I returned stubbornly to my point. “Will you go with me and talk to Chartres?”
“You really think it will do any good?”
“I think there’s a chance. Monsieur is very proud of his blood. He can hardly relish seeing his own son wed to a bastard. If Chartres puts up a fight, Monsieur may take his side. And I wonder if the king will really cross his only brother in a matter so dear to him.”
Conti seemed to weigh all this. “How does the Chevalier stand on this?”
The Chevalier de Lorraine, sinister character, was the damned soul of Monsieur.
“He may have promised the king his help in getting Monsieur’s consent in return for supporting the Lorrainers in the alms-bag matter.”
“Then it’ll be a tough one.” Yet Conti looked up at me now with his bright smile. “Why should we fear a tough one? Can it be tougher than Neerwinden? Saint-Simon, I’m your man!”
It was agreed that we should go into Paris the very next day and see Chartres at the Palais-royal. Conti permitted me to enlist Savonne in our cause. I was much excited, but when I told Gabrielle that night, I was surprised at her silence. I forgot everything, however, when she told me that she was pregnant again.
7
PHILIPPE DUC DE CHARTRES, only
son of Monsieur and only nephew of the king, was just my age, and he and I had known each other since childhood. Chartres had in common with his older cousin Conti a great attraction for women, but it was almost the only quality they shared. He was stocky, muscular, crude and outspoken. He was not handsome, but he had good eyes, which fixed you with a faintly sneering but not altogether unfriendly challenge. “What’s your game?” he seemed to be asking. “What’s there in this for you? Oh, come now, you must have a game. I know I do.” He was afraid of nobody but of his funny little father and of his uncle. He loved to drink and to womanize, and, as he was too independent to make any secret of his disorderly life, he was in constant bad odor at court, which, in turn, reintensified his natural rebelliousness.

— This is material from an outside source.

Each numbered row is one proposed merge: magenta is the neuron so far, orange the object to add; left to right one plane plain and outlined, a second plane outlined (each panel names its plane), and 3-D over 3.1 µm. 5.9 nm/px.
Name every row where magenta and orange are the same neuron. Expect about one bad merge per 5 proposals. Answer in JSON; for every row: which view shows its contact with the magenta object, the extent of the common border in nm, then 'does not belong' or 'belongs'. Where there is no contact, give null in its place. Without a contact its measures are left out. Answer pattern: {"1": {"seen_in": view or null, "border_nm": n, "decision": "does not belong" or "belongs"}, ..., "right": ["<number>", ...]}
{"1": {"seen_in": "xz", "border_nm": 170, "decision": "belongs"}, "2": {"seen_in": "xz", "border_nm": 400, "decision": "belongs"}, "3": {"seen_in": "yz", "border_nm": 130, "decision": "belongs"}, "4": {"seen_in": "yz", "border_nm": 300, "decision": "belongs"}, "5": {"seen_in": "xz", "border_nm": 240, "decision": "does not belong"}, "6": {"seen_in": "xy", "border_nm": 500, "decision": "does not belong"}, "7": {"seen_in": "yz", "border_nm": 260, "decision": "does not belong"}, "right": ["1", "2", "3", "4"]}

He came to Versailles rarely and passed most of his time in the immense Palais-royal, which Richelieu had built for himself and bequeathed to the crown. This edifice was the scene of widely varying entertainments. Chartres would give dinner parties (I was never invited nor did I wish to be) behind closed doors, where the servants would retire after leaving the meal and the wines, and where every sort of debauch would then take place. Monsieur, on the other hand, an unabashed homosexual (the only one, be it added, whom the king tolerated), and his lifelong crony, the Chevalier de Lorraine, held gatherings in which beautiful young men, not always of proper pedigree, predominated. “Madame,” a big, hefty, plain-spoken German princess, who was as much of a man as her husband was a woman, preferred to spend her time at Versailles. I think she was in love with her royal brother-in-law, but the poor old cow-bull would never have had a chance with him, even in the pre-Maintenon days.
When Conti, Savonne and I called at the Palais-royal, we were ushered into the great gallery that Richelieu had hung with the portraits of those who, in his opinion, had made France great. I remember it as a somewhat curious selection, ranging from Dunois to Jeanne d’Arc to Louis XI to Bayard, and ending, of course, with Richelieu. We did not at first perceive Chartres, who was sitting at the far end, but as soon as he saw us, he jumped up.